Input for this task below:

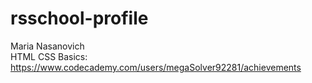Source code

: # rsschool-profile

Maria Nasanovich<br/>
HTML CSS Basics: https://www.codecademy.com/users/megaSolver92281/achievements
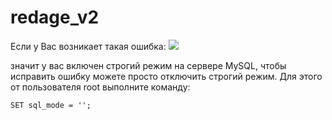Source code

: # redage_v2

Если у Вас возникает такая ошибка:
![](https://i.imgur.com/HMv0gTU.png)

значит у вас включен строгий режим на сервере MySQL, чтобы исправить ошибку можете просто отключить строгий режим.
Для этого от пользователя root выполните команду:

`
SET sql_mode = '';
`
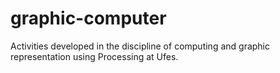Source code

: # graphic-computer
Activities developed in the discipline of computing and graphic representation using Processing at Ufes.
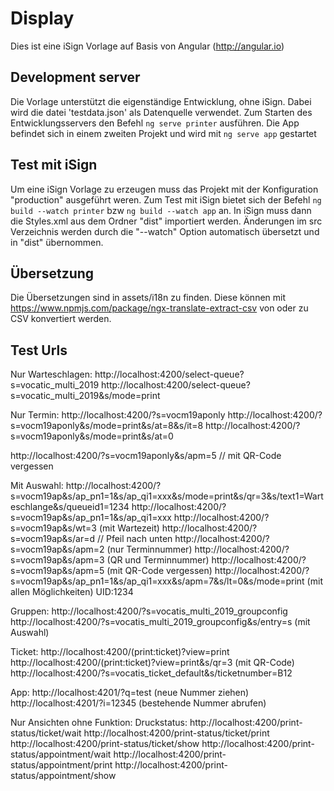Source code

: # Display

Dies ist eine iSign Vorlage auf Basis von Angular (http://angular.io)

## Development server

Die Vorlage unterstützt die eigenständige Entwicklung, ohne iSign. Dabei wird die datei 'testdata.json' als Datenquelle verwendet.
Zum Starten des Entwicklungsservers den Befehl `ng serve printer` ausführen. Die App befindet sich in einem zweiten Projekt und wird mit `ng serve app` gestartet

## Test mit iSign

Um eine iSign Vorlage zu erzeugen muss das Projekt mit der Konfiguration "production" ausgeführt weren. Zum Test mit iSign bietet sich der Befehl `ng build --watch printer` bzw `ng build --watch app` an.
In iSign muss dann die Styles.xml aus dem Ordner "dist" importiert werden. Änderungen im src Verzeichnis werden durch die "--watch" Option automatisch übersetzt und in "dist" übernommen.

## Übersetzung

Die Übersetzungen sind in assets/i18n zu finden. Diese können mit https://www.npmjs.com/package/ngx-translate-extract-csv von oder zu CSV konvertiert werden.

## Test Urls

Nur Warteschlagen:
http://localhost:4200/select-queue?s=vocatic_multi_2019
http://localhost:4200/select-queue?s=vocatic_multi_2019&s/mode=print

Nur Termin:
http://localhost:4200/?s=vocm19aponly
http://localhost:4200/?s=vocm19aponly&s/mode=print&s/at=8&s/it=8
http://localhost:4200/?s=vocm19aponly&s/mode=print&s/at=0

http://localhost:4200/?s=vocm19aponly&s/apm=5 // mit QR-Code vergessen

Mit Auswahl:
http://localhost:4200/?s=vocm19ap&s/ap_pn1=1&s/ap_qi1=xxx&s/mode=print&s/qr=3&s/text1=Warteschlange&s/queueid1=1234
http://localhost:4200/?s=vocm19ap&s/ap_pn1=1&s/ap_qi1=xxx
http://localhost:4200/?s=vocm19ap&s/wt=3 (mit Wartezeit)
http://localhost:4200/?s=vocm19ap&s/ar=d // Pfeil nach unten
http://localhost:4200/?s=vocm19ap&s/apm=2 (nur Terminnummer)
http://localhost:4200/?s=vocm19ap&s/apm=3 (QR und Terminnummer)
http://localhost:4200/?s=vocm19ap&s/apm=5 (mit QR-Code vergessen)
http://localhost:4200/?s=vocm19ap&s/ap_pn1=1&s/ap_qi1=xxx&s/apm=7&s/lt=0&s/mode=print (mit allen Möglichkeiten)
UID:1234

Gruppen:
http://localhost:4200/?s=vocatis_multi_2019_groupconfig
http://localhost:4200/?s=vocatis_multi_2019_groupconfig&s/entry=s (mit Auswahl)

Ticket:
http://localhost:4200/(print:ticket)?view=print
http://localhost:4200/(print:ticket)?view=print&s/qr=3 (mit QR-Code)
http://localhost:4200/?s=vocatis_ticket_default&s/ticketnumber=B12

App:
http://localhost:4201/?q=test (neue Nummer ziehen)
http://localhost:4201/?i=12345 (bestehende Nummer abrufen)

Nur Ansichten ohne Funktion:
Druckstatus:
http://localhost:4200/print-status/ticket/wait
http://localhost:4200/print-status/ticket/print
http://localhost:4200/print-status/ticket/show
http://localhost:4200/print-status/appointment/wait
http://localhost:4200/print-status/appointment/print
http://localhost:4200/print-status/appointment/show
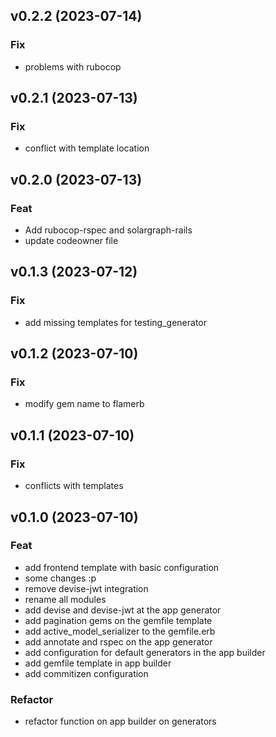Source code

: ## v0.2.2 (2023-07-14)

### Fix

- problems with rubocop

## v0.2.1 (2023-07-13)

### Fix

- conflict with template location

## v0.2.0 (2023-07-13)

### Feat

- Add rubocop-rspec and solargraph-rails
- update codeowner file

## v0.1.3 (2023-07-12)

### Fix

- add missing templates for testing_generator

## v0.1.2 (2023-07-10)

### Fix

- modify gem name to flamerb

## v0.1.1 (2023-07-10)

### Fix

- conflicts with templates

## v0.1.0 (2023-07-10)

### Feat

- add frontend template with basic configuration
- some changes :p
- remove devise-jwt integration
- rename all modules
- add devise and devise-jwt at the app generator
- add pagination gems on the gemfile template
- add active_model_serializer to the gemfile.erb
- add annotate and rspec on the app generator
- add configuration for default generators in the app builder
- add gemfile template in app builder
- add commitizen configuration

### Refactor

- refactor function on app builder on generators
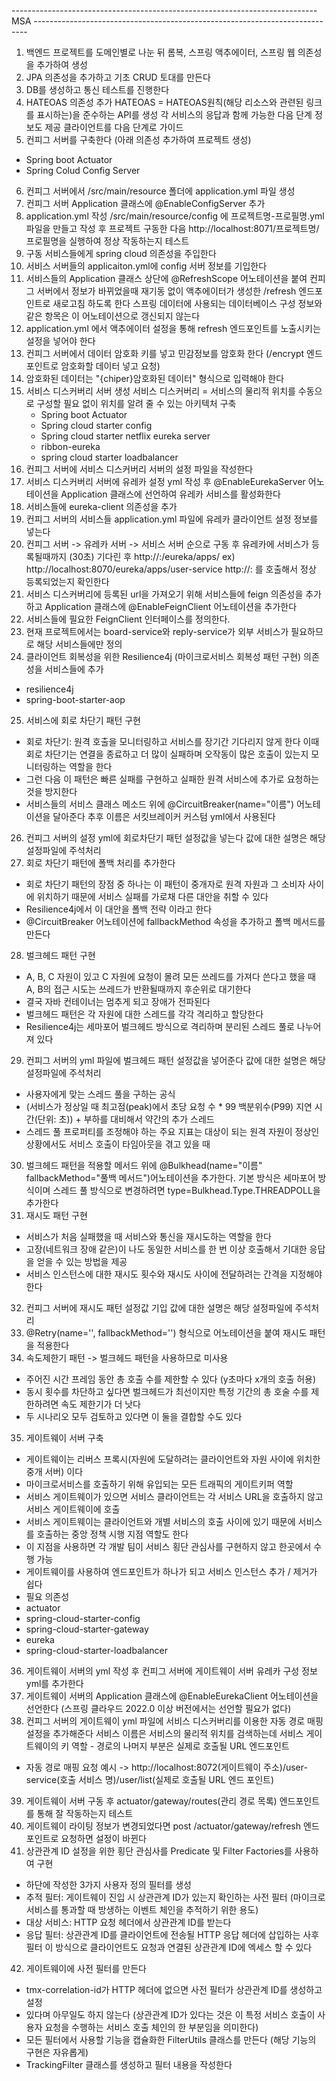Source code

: ---------------------------------------------------------------------------- MSA ----------------------------------------------------------------------------
1. 백엔드 프로젝트를 도메인별로 나눈 뒤 롬복, 스프링 액추에이터, 스프링 웹 의존성을 추가하여 생성
2. JPA 의존성을 추가하고 기초 CRUD 토대를 만든다
3. DB를 생성하고 통신 테스트를 진행한다
4. HATEOAS 의존성 추가
  HATEOAS = HATEOAS원칙(해당 리소스와 관련된 링크를 표시하는)을 준수하는 API를 생성
  각 서비스의 응답과 함께 가능한 다음 단계 정보도 제공 클라이언트를 다음 단계로 가이드
5. 컨피그 서버를 구축한다 (아래 의존성 추가하여 프로젝트 생성)
  - Spring boot Actuator
  - Spring Colud Config Server
6. 컨피그 서버에서 /src/main/resource 폴더에 application.yml 파일 생성
7. 컨피그 서버 Application 클래스에 @EnableConfigServer 추가
8. application.yml 작성 /src/main/resource/config 에 프로젝트명-프로필명.yml 파일을 만들고 작성 후 프로젝트 구동한 다음 http://localhost:8071/프로젝트명/프로필명을 실행하여
  정상 작동하는지 테스트
9. 구동 서비스들에게 spring cloud 의존성을 주입한다
10. 서비스 서버들의 applicaiton.yml에 config 서버 정보를 기입한다
11. 서비스들의 Application 클래스 상단에 @RefreshScope 어노테이션을 붙여 컨피그 서버에서 정보가 바뀌었을때 재기동 없이 액추에이터가 생성한 /refresh 엔드포인트로 새로고침 하도록 한다
    스프링 데이터에 사용되는 데이터베이스 구성 정보와 같은 항목은 이 어노테이션으로 갱신되지 않는다
12. application.yml 에서 액추에이터 설정을 통해 refresh 엔드포인트를 노출시키는 설정을 넣어야 한다
13. 컨피그 서버에서 데이터 암호화 키를 넣고 민감정보를 암호화 한다 (/encrypt 엔드포인트로 암호화할 데이터 넣고 요청) 
14. 암호화된 데이터는 "{chiper}암호화된 데이터" 형식으로 입력해야 한다
15. 서비스 디스커버리 서버 생성
    서비스 디스커버리 = 서비스의 물리적 위치를 수동으로 구성할 필요 없이 위치를 알려 줄 수 있는 아키텍처 구축
    - Spring boot Actuator
    - Spring cloud starter config
    - Spring cloud starter netflix eureka server
    - ribbon-eureka
    - spring cloud starter loadbalancer
16. 컨피그 서버에 서비스 디스커버리 서버의 설정 파일을 작성한다
17. 서비스 디스커버리 서버에 유레카 설정 yml 작성 후 @EnableEurekaServer 어노테이션을 Application 클래스에 선언하여 유레카 서비스를 활성화한다
18. 서비스들에 eureka-client 의존성을 추가
19. 컨피그 서버의 서비스들 application.yml 파일에 유레카 클라이언트 설정 정보를 넣는다
20. 컨피그 서버 -> 유레카 서버 -> 서비스 서버 순으로 구동 후 유레카에 서비스가 등록될때까지 (30초) 기다린 후
  http://<eureka service>:<port>/eureka/apps/<APPID> ex) http://localhost:8070/eureka/apps/user-service
  http://<eureka service>:<port>
  를 호출해서 정상 등록되었는지 확인한다
21. 서비스 디스커버리에 등록된 url을 가져오기 위해 서비스들에 feign 의존성을 추가하고 Application 클래스에 @EnableFeignClient 어노테이션을 추가한다
22. 서비스들에 필요한 FeignClient 인터페이스를 정의한다.
23. 현재 프로젝트에서는 board-service와 reply-service가 외부 서비스가 필요하므로 해당 서비스들에만 정의
24. 클라이언트 회복성을 위한 Resilience4j (마이크로서비스 회복성 패턴 구현) 의존성을 서비스들에 추가
   - resilience4j
   - spring-boot-starter-aop
25. 서비스에 회로 차단기 패턴 구현
   - 회로 차단기: 원격 호출을 모니터링하고 서비스를 장기간 기다리지 않게 한다 이때 회로 차단기는 연결을 종료하고 더 많이 실패하며 오작동이 많은 호출이 있는지 모니터링하는 역할을 한다
   - 그런 다음 이 패턴은 빠른 실패를 구현하고 실패한 원격 서비스에 추가로 요청하는것을 방지한다
   - 서비스들의 서비스 클래스 메소드 위에 @CircuitBreaker(name="이름") 어노테이션을 달아준다 추후 이름은 서킷브레이커 커스텀 yml에서 사용된다
26. 컨피그 서버의 설정 yml에 회로차단기 패턴 설정값을 넣는다 값에 대한 설명은 해당 설정파일에 주석처리
27. 회로 차단기 패턴에 폴백 처리를 추가한다
   - 회로 차단기 패턴의 장점 중 하나는 이 패턴이 중개자로 원격 자원과 그 소비자 사이에 위치하기 때문에 서비스 실패를 가로채 다른 대안을 취할 수 있다
   - Resilience4j에서 이 대안을 폴백 전략 이라고 한다
   - @CircuitBreaker 어노테이션에 fallbackMethod 속성을 추가하고 폴백 메서드를 만든다
28. 벌크헤드 패턴 구현
   - A, B, C 자원이 있고 C 자원에 요청이 몰려 모든 쓰레드를 가져다 쓴다고 했을 때 A, B의 접근 시도는 쓰레드가 반환될때까지 후순위로 대기한다
   - 결국 자바 컨테이너는 멈추게 되고 장애가 전파된다
   - 벌크헤드 패턴은 각 자원에 대한 스레드를 각각 격리하고 할당한다
   - Resilience4j는 세마포어 벌크헤드 방식으로 격리하며 분리된 스레드 풀로 나누어져 있다
29. 컨피그 서버의 yml 파일에 벌크헤드 패턴 설정값을 넣어준다 값에 대한 설명은 해당 설정파일에 주석처리
   - 사용자에게 맞는 스레드 풀을 구하는 공식
   - (서비스가 정상일 때 최고점(peak)에서 초당 요청 수 * 99 백분위수(P99) 지연 시간(단위: 초)) + 부하를 대비해서 약간의 추가 스레드
   - 스레드 풀 프로퍼티를 조정해야 하는 주요 지표는 대상이 되는 원격 자원이 정상인 상황에서도 서비스 호출이 타임아웃을 겪고 있을 때
30. 벌크헤드 패턴을 적용할 메서드 위에 @Bulkhead(name="이름" fallbackMethod="풀백 메서드")어노테이션을 추가한다.
   기본 방식은 세마포어 방식이며 스레드 풀 방식으로 변경하려면 type=Bulkhead.Type.THREADPOLL을 추가한다
31. 재시도 패턴 구현
   - 서비스가 처음 실패했을 때 서비스와 통신을 재시도하는 역할을 한다
   - 고장(네트워크 장애 같은)이 나도 동일한 서비스를 한 번 이상 호출해서 기대한 응답을 얻을 수 있는 방법을 제공
   - 서비스 인스턴스에 대한 재시도 횟수와 재시도 사이에 전달하려는 간격을 지정해야 한다
32. 컨피그 서버에 재시도 패턴 설정값 기입 값에 대한 설명은 해당 설정파일에 주석처리
33. @Retry(name='', fallbackMethod='') 형식으로 어노테이션을 붙여 재시도 패턴을 적용한다
34. 속도제한기 패턴 -> 벌크헤드 패턴을 사용하므로 미사용
   - 주어진 시간 프레임 동안 총 호출 수를 제한할 수 있다 (y초마다 x개의 호출 허용)
   - 동시 횟수를 차단하고 싶다면 벌크헤드가 최선이지만 특정 기간의 총 호술 수를 제한하려면 속도 제한기가 더 낫다
   - 두 시나리오 모두 검토하고 있다면 이 둘을 결합할 수도 있다
35. 게이트웨이 서버 구축
   - 게이트웨이는 리버스 프록시(자원에 도달하려는 클라이언트와 자원 사이에 위치한 중개 서버) 이다 
   - 마이크로서비스를 호출하기 위해 유입되는 모든 트래픽의 게이트키퍼 역할
   - 서비스 게이트웨이가 있으면 서비스 클라이언트는 각 서비스 URL을 호출하지 않고 서비스 게이트웨이에 호출
   - 서비스 게이트웨이는 클라이언트와 개별 서비스의 호출 사이에 있기 때문에 서비스를 호출하는 중앙 정책 시행 지점 역할도 한다
   - 이 지점을 사용하면 각 개발 팀이 서비스 횡단 관심사를 구현하지 않고 한곳에서 수행 가능
   - 게이트웨이를 사용하여 엔드포인트가 하나가 되고 서비스 인스턴스 추가 / 제거가 쉽다
   - 필요 의존성
   - actuator
   - spring-cloud-starter-config
   - spring-cloud-starter-gateway
   - eureka
   - spring-cloud-starter-loadbalancer
36. 게이트웨이 서버의 yml 작성 후 컨피그 서버에 게이트웨이 서버 유레카 구성 정보 yml를 추가한다
37. 게이트웨이 서버의 Application 클래스에 @EnableEurekaClient 어노테이션을 선언한다 (스프링 클라우드 2022.0 이상 버전에서는 선언할 필요가 없다)
38. 컨피그 서버의 게이트웨이 yml 파일에 서비스 디스커버리를 이용한 자동 경로 매핑 설정을 추가해준다 
                               서비스 이름은 서비스의 물리적 위치를 검색하는데 서비스 게이트웨이의 키 역할 - 경로의 나머지 부분은 실제로 호출될 URL 엔드포인트
   - 자동 경로 매핑 요청 예시 -> http://localhost:8072(게이트웨이 주소)/user-service(호출 서비스 명)/user/list(실제로 호출될 URL 엔드 포인트)
39. 게이트웨이 서버 구동 후 actuator/gateway/routes(관리 경로 목록) 엔드포인트를 통해 잘 작동하는지 테스트
40. 게이트웨이 라이팅 정보가 변경되었다면 post /actuator/gateway/refresh 엔드포인트로 요청하면 설정이 바뀐다
41. 상관관계 ID 설정을 위한 횡단 관심사를 Predicate 및 Filter Factories를 사용하여 구현
   - 하단에 작성한 3가지 사용자 정의 필터를 생성
   - 추적 필터: 게이트웨이 진입 시 상관관계 ID가 있는지 확인하는 사전 필터 (마이크로 서비스를 통과할 때 방생하는 이벤트 체인을 추적하기 위한 용도)
   - 대상 서비스: HTTP 요청 헤더에서 상관관계 ID를 받는다
   - 응답 필터: 상관관계 ID를 클라이언트에 전송될 HTTP 응답 헤더에 삽입하는 사후 필터 이 방식으로 클라이언트도 요청과 연결된 상관관계 ID에 엑세스 할 수 있다
42. 게이트웨이에 사전 필터를 만든다
   - tmx-correlation-id가 HTTP 헤더에 없으면 사전 필터가 상관관계 ID를 생성하고 설정
   - 있다며 아무일도 하지 않는다 (상관관계 ID가 있다는 것은 이 특정 서비스 호출이 사용자 요청을 수행하는 서비스 호출 체인의 한 부분임을 의미한다)
   - 모든 필터에서 사용할 기능을 캡슐화한 FilterUtils 클래스를 만든다 (해당 기능의 구현은 자유롭게)
   - TrackingFilter 클래스를 생성하고 필터 내용을 작성한다

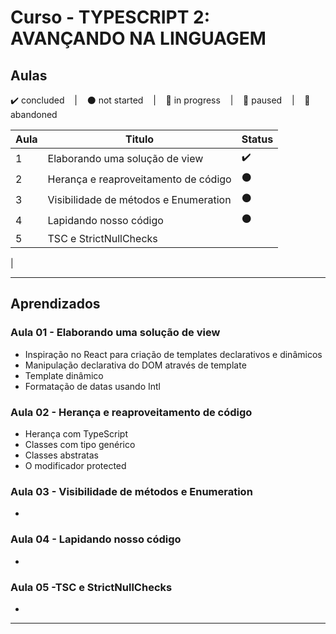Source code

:# Curso - TYPESCRIPT 2: AVANÇANDO NA LINGUAGEM

## Aulas
<p>
  ✔️ concluded &nbsp;&nbsp;&nbsp;|&nbsp;&nbsp;&nbsp;
  ⚫ not started &nbsp;&nbsp;&nbsp;|&nbsp;&nbsp;&nbsp;
  🔵 in progress &nbsp;&nbsp;&nbsp;|&nbsp;&nbsp;&nbsp;
  🔶 paused &nbsp;&nbsp;&nbsp;|&nbsp;&nbsp;&nbsp;
  🔴 abandoned 
</p>

| Aula | Titulo | Status |
| --- | --- | --- |
| 1 | Elaborando uma solução de view | ✔️ |
| 2 | Herança e reaproveitamento de código | ⚫ |
| 3 | Visibilidade de métodos e Enumeration | ⚫ |
| 4 | Lapidando nosso código | ⚫ |
| 5 | TSC e StrictNullChecks
|

---

## Aprendizados

### Aula 01 - Elaborando uma solução de view
<ul>
  <li>Inspiração no React para criação de templates declarativos e dinâmicos</li>
  <li>Manipulação declarativa do DOM através de template</li>
  <li>Template dinâmico</li>
  <li>Formatação de datas usando Intl</li>
</ul>

### Aula 02 - Herança e reaproveitamento de código
<ul>
  <li>Herança com TypeScript</li>
  <li>Classes com tipo genérico</li>
  <li>Classes abstratas</li>
  <li>O modificador protected</li>
</ul>

### Aula 03 - Visibilidade de métodos e Enumeration
<ul>
  <li></li>
</ul>

### Aula 04 - Lapidando nosso código
<ul>
  <li></li>
</ul>

### Aula 05 -TSC e StrictNullChecks
<ul>
  <li></li>
</ul>

---
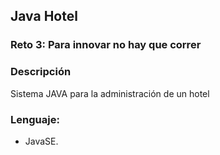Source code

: ## Java Hotel

### Reto 3: Para innovar no hay que correr

### Descripción
Sistema JAVA para la administración de un hotel

### Lenguaje:
  - JavaSE.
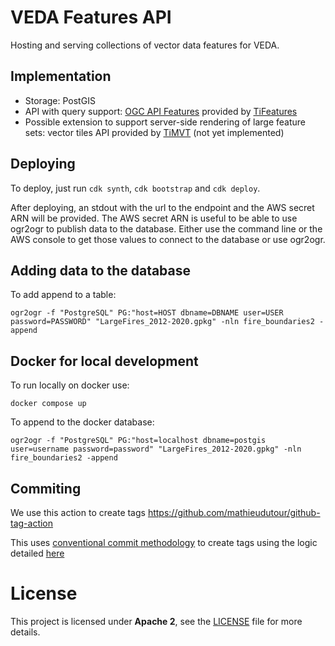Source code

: # VEDA Features API

Hosting and serving collections of vector data features for VEDA.

## Implementation

* Storage: PostGIS
* API with query support: [OGC API Features](https://ogcapi.ogc.org/features/) provided by [TiFeatures](https://github.com/developmentseed/tifeatures)
* Possible extension to support server-side rendering of large feature sets: vector tiles API provided by [TiMVT](https://github.com/developmentseed/timvt) (not yet implemented)


## Deploying

To deploy, just run `cdk synth`, `cdk bootstrap` and `cdk deploy`.

After deploying, an stdout with the url to the endpoint and the AWS secret ARN will be provided. The AWS secret ARN is useful to be able to use ogr2ogr to publish data to the database. Either use the command line or the AWS console to get those values to connect to the database or use ogr2ogr.

## Adding data to the database

To add append to a table:

`ogr2ogr -f "PostgreSQL" PG:"host=HOST dbname=DBNAME user=USER password=PASSWORD" "LargeFires_2012-2020.gpkg" -nln fire_boundaries2 -append`

## Docker for local development

To run locally on docker use:

`docker compose up`

To append to the docker database:

`ogr2ogr -f "PostgreSQL" PG:"host=localhost dbname=postgis user=username password=password" "LargeFires_2012-2020.gpkg" -nln fire_boundaries2 -append`

## Commiting
We use this action to create tags https://github.com/mathieudutour/github-tag-action

This uses [conventional commit methodology](https://www.conventionalcommits.org/en/v1.0.0/) to create tags using the logic detailed [here](https://github.com/mathieudutour/github-tag-action#bumping)

# License
This project is licensed under **Apache 2**, see the [LICENSE](LICENSE) file for more details.

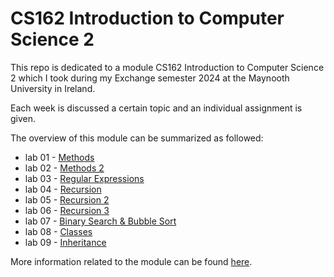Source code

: # CS162 Introduction to Computer Science 2

This repo is dedicated to a module CS162 Introduction to Computer Science 2 which I took during my Exchange semester 2024 at the Maynooth University in Ireland.

Each week is discussed a certain topic and an individual assignment is given.

The overview of this module can be summarized as followed:
- lab 01 - [Methods](https://github.com/tmshts/Introduction_to_Computer_Science/tree/main/lab_01)
- lab 02 - [Methods 2](https://github.com/tmshts/Introduction_to_Computer_Science/tree/main/lab_02)
- lab 03 - [Regular Expressions](https://github.com/tmshts/Introduction_to_Computer_Science/tree/main/lab_03)
- lab 04 - [Recursion](https://github.com/tmshts/Introduction_to_Computer_Science/tree/main/lab_04)
- lab 05 - [Recursion 2](https://github.com/tmshts/Introduction_to_Computer_Science/tree/main/lab_05)
- lab 06 - [Recursion 3](https://github.com/tmshts/Introduction_to_Computer_Science/tree/main/lab_06)
- lab 07 - [Binary Search & Bubble Sort](https://github.com/tmshts/Introduction_to_Computer_Science/tree/main/lab_07)
- lab 08 - [Classes](https://github.com/tmshts/Introduction_to_Computer_Science/tree/main/lab_08)
- lab 09 - [Inheritance](https://github.com/tmshts/Introduction_to_Computer_Science/tree/main/lab_09)


More information related to the module can be found [here](https://www.maynoothuniversity.ie/node/545163).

End of Input for this task.

### Directions for this task:
Please set down only the lines from the first line of the records above through the line that has "Um eine iSign", exactly, and not the pictures.

### Completed exercise:
Source code

: # rsschool-profile

Maria Nasanovich<br/>
HTML CSS Basics: https://www.codecademy.com/users/megaSolver92281/achievements
Source code

: # redage_v2

Если у Вас возникает такая ошибка:
![](https://i.imgur.com/HMv0gTU.png)

значит у вас включен строгий режим на сервере MySQL, чтобы исправить ошибку можете просто отключить строгий режим.
Для этого от пользователя root выполните команду:

`
SET sql_mode = '';
`
Source code

: # graphic-computer
Activities developed in the discipline of computing and graphic representation using Processing at Ufes.
Source code

: # Display

Dies ist eine iSign Vorlage auf Basis von Angular (http://angular.io)

## Development server

Die Vorlage unterstützt die eigenständige Entwicklung, ohne iSign. Dabei wird die datei 'testdata.json' als Datenquelle verwendet.
Zum Starten des Entwicklungsservers den Befehl `ng serve printer` ausführen. Die App befindet sich in einem zweiten Projekt und wird mit `ng serve app` gestartet

## Test mit iSign

Um eine iSign Vorlage zu erzeugen muss das Projekt mit der Konfiguration "production" ausgeführt weren. Zum Test mit iSign bietet sich der Befehl `ng build --watch printer` bzw `ng build --watch app` an.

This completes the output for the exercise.